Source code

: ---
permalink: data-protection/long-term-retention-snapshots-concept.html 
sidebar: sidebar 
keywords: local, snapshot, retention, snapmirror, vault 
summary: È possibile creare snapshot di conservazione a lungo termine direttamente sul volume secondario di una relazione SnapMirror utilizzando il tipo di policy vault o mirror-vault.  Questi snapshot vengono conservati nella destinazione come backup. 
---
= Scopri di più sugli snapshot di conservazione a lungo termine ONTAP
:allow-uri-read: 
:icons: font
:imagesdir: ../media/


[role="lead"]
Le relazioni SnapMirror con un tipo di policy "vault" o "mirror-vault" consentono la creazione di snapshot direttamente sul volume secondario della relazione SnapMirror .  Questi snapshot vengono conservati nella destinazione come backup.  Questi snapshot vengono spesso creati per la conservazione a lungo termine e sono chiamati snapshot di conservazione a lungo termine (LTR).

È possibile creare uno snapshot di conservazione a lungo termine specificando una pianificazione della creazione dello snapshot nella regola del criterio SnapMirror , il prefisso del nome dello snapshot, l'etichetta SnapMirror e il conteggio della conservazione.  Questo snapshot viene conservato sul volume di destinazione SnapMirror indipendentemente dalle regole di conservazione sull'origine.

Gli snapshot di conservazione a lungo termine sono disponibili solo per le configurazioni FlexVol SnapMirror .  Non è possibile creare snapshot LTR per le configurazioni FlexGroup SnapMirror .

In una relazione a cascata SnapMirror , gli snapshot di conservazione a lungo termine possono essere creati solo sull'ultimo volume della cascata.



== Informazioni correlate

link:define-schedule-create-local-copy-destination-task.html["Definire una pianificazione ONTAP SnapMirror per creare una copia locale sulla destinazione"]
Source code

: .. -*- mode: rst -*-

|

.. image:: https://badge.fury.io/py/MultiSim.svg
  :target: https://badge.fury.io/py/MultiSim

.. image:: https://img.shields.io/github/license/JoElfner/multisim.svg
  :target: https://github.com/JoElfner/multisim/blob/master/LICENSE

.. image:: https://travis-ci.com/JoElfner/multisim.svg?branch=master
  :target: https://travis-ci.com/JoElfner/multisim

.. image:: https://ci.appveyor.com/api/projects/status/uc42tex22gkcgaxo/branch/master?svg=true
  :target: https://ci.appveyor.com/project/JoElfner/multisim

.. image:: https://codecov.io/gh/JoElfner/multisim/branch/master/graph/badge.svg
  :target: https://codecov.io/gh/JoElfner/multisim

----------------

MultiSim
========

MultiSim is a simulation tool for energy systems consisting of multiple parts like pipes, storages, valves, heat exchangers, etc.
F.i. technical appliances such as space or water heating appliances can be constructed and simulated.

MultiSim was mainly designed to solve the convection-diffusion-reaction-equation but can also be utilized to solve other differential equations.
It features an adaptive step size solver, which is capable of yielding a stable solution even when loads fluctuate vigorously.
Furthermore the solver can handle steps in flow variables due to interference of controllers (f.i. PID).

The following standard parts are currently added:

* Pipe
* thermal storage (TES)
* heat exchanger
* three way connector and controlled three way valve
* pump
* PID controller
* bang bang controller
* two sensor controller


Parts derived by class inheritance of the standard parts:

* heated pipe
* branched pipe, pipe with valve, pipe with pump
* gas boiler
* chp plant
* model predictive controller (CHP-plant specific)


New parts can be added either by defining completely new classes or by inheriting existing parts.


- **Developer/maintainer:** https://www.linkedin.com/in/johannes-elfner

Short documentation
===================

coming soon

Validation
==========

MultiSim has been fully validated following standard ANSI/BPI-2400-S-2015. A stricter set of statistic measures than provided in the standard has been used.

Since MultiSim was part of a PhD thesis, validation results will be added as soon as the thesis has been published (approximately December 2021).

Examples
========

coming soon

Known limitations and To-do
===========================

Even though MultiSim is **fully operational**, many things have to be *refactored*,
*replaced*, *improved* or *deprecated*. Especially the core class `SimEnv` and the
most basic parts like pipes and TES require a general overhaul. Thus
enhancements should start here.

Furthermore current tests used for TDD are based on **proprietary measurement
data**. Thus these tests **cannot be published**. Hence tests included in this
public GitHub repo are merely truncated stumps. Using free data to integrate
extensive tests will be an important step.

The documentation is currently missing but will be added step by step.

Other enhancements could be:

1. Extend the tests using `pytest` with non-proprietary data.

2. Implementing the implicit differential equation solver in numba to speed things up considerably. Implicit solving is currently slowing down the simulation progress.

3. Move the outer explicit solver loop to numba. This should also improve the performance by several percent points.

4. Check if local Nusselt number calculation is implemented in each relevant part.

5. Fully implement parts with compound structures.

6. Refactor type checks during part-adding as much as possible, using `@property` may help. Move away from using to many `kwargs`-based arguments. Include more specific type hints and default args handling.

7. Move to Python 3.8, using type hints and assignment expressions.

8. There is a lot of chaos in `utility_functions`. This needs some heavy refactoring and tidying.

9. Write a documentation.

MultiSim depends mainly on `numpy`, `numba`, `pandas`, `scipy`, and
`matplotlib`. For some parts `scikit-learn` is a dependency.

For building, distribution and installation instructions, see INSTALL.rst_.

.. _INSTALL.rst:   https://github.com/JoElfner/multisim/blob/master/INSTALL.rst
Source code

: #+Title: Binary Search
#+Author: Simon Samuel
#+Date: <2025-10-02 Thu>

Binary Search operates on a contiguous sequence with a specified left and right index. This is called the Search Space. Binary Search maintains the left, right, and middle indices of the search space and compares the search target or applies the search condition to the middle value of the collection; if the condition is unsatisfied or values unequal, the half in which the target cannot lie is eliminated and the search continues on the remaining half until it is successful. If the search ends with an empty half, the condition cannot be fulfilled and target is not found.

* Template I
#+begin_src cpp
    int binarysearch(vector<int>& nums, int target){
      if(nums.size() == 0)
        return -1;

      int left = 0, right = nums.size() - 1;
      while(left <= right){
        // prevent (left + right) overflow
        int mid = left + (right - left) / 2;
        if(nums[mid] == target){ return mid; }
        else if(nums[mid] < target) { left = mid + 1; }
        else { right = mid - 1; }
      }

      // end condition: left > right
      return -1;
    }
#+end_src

TASK TO COMPLETE>
Among the records, find all lines that include the string "tipo" and return them.

OUTPUT>
summary: È possibile creare snapshot di conservazione a lungo termine direttamente sul volume secondario di una relazione SnapMirror utilizzando il tipo di policy vault o mirror-vault.  Questi snapshot vengono conservati nella destinazione come backup. 
Le relazioni SnapMirror con un tipo di policy "vault" o "mirror-vault" consentono la creazione di snapshot direttamente sul volume secondario della relazione SnapMirror .  Questi snapshot vengono conservati nella destinazione come backup.  Questi snapshot vengono spesso creati per la conservazione a lungo termine e sono chiamati snapshot di conservazione a lungo termine (LTR).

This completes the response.